12 Monkeys Introduction Introduction
Release Year: 1995
Genre: Mystery, Sci-Fi, Thriller
Director: Terry Gilliam
Writer: David Peoples and Janet Peoples
Stars: Bruce Willis, Madeleine Stowe, Brad Pitt
With the way technology is advancing, one of these days you'll be enjoying your very own time machine. Chances are it'll be an app you download to your smartphone—free, of course, but those ads for the Roman Coliseum will be super annoying.
Now, your time-traveling adventures may prove to be a comedic romp where you try to keep your own mother from crushing on you. They may be a rip-roaring adventure where you save humanity from an army of evil robots. But most of your adventures will probably end—or at least start—with everybody in the past thinking you are completely crazy.
Enter 12 Monkeys or, as we like to think of it, The Hitchhiker's Guide to Time Travel.
12 Monkeys tells the tale of James Cole, a time-traveler sent from the year 2035 to the 1990s to gather information on a virus that will wipe out humanity. Or perhaps he's a mentally ill homeless man with a serious case of mental divergence. Who knows? We sure don't, but one thing becomes clear as Cole is incarcerated, beaten, shot, and endures an all-around miserable life in his quest to save humanity from its terrible fate.
Time travel (or mental illness) is not for the faint-hearted.
A modest success upon release in 1995, the film combined scrumptious set design and an eye for unusual shots to join Brazil and Time Bandits as one of director Terry Gilliam's best offerings. Based on an avant-garde French short film from 1962, 12 Monkeys stars Bruce Willis as Cole, a role that required the actor to step out of the shadow of his indestructible-action-man persona and play a character who treats being shot with more gravity than a mosquito bite. He succeeds quite well, and by the end, you'll be so invested in his story that you'll forgive his lack of yippee ki-yays.
The film co-stars the wonderful, yet underappreciated, Madeleine Stowe as Dr. Kathryn Railly and Brad Pitt as Jeffery Goines. Pitt's performance, in particular, is the wholly engrossing kind that makes you think, "Oh, yeah, that's why this guy is so great!" For his efforts, Pitt won a Golden Globe for Best Actor in a Supporting Role and was nominated for the same at the 1996 Academy Awards.
After its initial run, 12 Monkeys kind of fell out of our cultural consciousness for a while, but was revived thanks to a television show remake on the SyFy channel. But before diving into four seasons of time-traveling shenanigans, let's go back to where the mind-bendingness all started.
Why Should I Care?
Have you ever had a conversation with someone and about halfway through thought, "What planet is this guy from?" Whether the subject is politics, religion, sports, or film theories about what the Avengers were doing during Iron Man 3, you'll find people everywhere who have worldviews that are startling different from your own.
But aren't these people getting their facts from the same reality you are? How can two people witness something identical…yet derive different understandings of that same event? They must be wrong. They must be.
Then something unsettling happens. Weeks, months, or even years later, you have the same conversation—maybe with a different person, maybe the same person—and you find your opinion on the matter has changed. (Sure, it makes sense that the Avengers didn't show up; they have their own stuff going on, like curling league or whatever.)
You're still getting your facts from the same reality, so what gives? Are you somehow different?
Folks: Terry Gilliam understands your pain and befuddlement. Because 12 Monkeys is all about questioning your powers of perception and understanding. If you want to break out the ten-dollar words, it's about the fragility of human perspective and the subjectivity of reality.
Take Cole and Dr. Railly. Cole is convinced he's from the future, sent back in time to gather information on a virus that will eradicate humanity. But as he travels through the past, evidence begins to mount that maybe his fear for the future is all a delusion conjured by an ill mind.

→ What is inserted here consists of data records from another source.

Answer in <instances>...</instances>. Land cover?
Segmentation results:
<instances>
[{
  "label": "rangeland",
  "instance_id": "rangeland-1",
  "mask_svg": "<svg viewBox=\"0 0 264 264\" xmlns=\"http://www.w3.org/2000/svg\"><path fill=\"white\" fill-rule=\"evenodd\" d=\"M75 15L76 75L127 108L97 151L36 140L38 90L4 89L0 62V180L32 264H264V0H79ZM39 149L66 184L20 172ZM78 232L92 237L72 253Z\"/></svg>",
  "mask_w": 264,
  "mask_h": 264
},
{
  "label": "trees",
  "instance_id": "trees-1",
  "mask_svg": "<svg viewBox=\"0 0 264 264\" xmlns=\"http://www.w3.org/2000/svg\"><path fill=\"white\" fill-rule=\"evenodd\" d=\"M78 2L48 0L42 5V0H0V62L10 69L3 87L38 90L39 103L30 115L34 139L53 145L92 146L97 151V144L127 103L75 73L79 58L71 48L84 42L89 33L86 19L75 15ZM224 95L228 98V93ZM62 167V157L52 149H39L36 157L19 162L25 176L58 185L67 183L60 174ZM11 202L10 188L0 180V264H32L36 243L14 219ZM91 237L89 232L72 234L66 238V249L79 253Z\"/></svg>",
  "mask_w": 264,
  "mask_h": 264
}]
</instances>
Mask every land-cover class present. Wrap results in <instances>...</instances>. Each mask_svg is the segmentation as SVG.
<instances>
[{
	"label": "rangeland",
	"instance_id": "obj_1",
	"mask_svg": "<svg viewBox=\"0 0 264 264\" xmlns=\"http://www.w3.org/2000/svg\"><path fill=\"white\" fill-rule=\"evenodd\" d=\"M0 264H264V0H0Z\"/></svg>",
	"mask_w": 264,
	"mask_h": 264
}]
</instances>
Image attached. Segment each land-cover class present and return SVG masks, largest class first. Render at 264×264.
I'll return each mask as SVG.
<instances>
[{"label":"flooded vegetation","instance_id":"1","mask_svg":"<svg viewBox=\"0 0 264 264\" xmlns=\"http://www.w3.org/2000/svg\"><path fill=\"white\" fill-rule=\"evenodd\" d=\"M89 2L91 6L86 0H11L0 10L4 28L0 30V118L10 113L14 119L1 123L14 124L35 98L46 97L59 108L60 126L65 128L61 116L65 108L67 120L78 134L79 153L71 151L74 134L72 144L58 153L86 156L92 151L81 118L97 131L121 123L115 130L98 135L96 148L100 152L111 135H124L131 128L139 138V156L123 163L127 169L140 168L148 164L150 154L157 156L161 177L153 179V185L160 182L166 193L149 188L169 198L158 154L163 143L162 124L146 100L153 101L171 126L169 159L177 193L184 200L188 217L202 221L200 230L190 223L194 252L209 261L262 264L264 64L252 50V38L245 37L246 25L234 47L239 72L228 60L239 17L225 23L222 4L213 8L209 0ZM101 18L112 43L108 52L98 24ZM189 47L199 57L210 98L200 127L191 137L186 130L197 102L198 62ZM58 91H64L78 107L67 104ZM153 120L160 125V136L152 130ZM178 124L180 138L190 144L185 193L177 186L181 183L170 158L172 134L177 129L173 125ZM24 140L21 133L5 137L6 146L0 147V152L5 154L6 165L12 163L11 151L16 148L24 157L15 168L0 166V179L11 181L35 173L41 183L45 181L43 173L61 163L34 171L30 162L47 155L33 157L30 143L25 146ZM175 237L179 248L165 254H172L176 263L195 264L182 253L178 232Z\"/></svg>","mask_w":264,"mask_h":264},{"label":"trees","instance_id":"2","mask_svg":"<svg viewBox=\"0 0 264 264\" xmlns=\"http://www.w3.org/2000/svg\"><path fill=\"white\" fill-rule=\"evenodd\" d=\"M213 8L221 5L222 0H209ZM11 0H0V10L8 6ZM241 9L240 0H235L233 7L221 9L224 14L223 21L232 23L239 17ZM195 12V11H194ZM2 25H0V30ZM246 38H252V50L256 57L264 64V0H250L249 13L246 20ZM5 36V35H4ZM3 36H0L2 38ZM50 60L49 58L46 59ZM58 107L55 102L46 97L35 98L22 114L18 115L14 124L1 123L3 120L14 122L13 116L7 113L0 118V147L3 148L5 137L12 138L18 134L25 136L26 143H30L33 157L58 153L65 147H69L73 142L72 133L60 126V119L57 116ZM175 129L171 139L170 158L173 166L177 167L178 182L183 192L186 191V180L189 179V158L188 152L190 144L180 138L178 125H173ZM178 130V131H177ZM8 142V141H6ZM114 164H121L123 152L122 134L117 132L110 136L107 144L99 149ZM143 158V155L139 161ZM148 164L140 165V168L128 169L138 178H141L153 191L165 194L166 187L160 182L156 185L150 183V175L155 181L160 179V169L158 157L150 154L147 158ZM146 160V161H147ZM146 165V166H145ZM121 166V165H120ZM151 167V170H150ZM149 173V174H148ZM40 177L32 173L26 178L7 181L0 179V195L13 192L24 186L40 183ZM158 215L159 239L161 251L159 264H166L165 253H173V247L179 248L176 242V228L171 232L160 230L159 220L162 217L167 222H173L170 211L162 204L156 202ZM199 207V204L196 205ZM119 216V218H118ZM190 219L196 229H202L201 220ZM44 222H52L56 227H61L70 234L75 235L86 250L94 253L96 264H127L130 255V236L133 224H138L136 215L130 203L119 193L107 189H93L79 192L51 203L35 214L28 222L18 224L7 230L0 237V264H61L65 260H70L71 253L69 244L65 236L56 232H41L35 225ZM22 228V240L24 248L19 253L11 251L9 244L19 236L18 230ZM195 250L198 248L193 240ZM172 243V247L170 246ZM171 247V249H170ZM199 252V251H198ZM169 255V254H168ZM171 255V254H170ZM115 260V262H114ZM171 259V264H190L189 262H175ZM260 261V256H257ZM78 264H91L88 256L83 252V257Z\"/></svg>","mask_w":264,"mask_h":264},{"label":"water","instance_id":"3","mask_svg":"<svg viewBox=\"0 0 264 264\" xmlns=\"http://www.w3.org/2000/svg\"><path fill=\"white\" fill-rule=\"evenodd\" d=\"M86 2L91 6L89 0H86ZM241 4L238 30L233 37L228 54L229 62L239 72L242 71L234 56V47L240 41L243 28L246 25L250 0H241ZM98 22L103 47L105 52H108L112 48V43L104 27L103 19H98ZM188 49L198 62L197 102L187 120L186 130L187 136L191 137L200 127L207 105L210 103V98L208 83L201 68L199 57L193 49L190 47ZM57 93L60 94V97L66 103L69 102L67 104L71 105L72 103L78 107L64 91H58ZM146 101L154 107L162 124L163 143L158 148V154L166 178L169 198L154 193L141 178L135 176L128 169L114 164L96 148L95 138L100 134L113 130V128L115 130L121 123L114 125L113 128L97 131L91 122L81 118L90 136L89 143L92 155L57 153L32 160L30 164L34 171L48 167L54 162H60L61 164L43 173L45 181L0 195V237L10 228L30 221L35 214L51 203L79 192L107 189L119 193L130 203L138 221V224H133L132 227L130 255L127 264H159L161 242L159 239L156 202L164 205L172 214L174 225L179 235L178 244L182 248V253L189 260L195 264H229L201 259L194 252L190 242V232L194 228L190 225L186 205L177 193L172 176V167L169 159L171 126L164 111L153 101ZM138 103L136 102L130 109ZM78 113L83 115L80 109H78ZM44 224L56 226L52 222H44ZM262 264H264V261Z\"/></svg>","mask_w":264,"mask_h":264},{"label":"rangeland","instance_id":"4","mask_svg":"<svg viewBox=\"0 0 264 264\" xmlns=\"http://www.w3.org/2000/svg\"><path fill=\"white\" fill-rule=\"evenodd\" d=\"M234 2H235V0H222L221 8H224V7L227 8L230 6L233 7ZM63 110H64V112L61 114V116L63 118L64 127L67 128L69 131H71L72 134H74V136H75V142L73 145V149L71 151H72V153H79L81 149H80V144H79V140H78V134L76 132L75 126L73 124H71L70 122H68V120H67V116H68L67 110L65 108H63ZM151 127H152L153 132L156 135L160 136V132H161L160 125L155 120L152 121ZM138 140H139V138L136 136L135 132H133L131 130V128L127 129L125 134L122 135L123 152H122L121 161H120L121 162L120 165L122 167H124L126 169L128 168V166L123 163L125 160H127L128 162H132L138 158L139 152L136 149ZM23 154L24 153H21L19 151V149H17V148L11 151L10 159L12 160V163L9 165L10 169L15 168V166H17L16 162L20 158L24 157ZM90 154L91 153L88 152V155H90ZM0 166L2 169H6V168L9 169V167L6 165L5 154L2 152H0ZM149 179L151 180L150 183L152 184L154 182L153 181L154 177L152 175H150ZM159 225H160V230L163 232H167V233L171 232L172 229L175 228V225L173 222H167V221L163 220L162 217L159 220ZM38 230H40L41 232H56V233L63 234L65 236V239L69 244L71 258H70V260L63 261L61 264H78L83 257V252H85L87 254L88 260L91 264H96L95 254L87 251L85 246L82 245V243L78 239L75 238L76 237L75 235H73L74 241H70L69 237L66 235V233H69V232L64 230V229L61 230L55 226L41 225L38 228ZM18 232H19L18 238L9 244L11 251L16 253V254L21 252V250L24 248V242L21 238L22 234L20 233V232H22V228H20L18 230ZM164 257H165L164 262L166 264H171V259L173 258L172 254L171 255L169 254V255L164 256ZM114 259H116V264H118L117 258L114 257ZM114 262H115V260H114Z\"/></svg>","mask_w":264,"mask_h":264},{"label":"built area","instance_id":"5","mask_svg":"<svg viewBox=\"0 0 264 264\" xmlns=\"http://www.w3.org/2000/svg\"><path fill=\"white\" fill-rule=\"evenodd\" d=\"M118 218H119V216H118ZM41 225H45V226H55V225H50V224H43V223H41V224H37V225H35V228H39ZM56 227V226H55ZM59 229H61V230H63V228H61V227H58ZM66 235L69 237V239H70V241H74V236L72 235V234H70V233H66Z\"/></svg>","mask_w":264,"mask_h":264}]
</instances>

On the other hand, Dr. Railly is convinced Cole isn't from the future because…well, obviously that's impossible. Right? But over time she starts to wonder if maybe there isn't something to this future man's deranged story.
Through its characters, the film asks those Big Deal philosophical questions. It's not so much about answering them, though—it's more about getting immersed in our own understanding of the film and puzzling over the many possible realities it inhabits.
Maybe the closest thing we get to an answer is when Cole is watching Vertigo and says:
COLE: It's just like what's happening to us. Like the past. The movie never changes. It can't change. But every time you see it, it seems different because you're different. You see different things.
It is just like what's happening to us, every time we watch 12 Monkeys.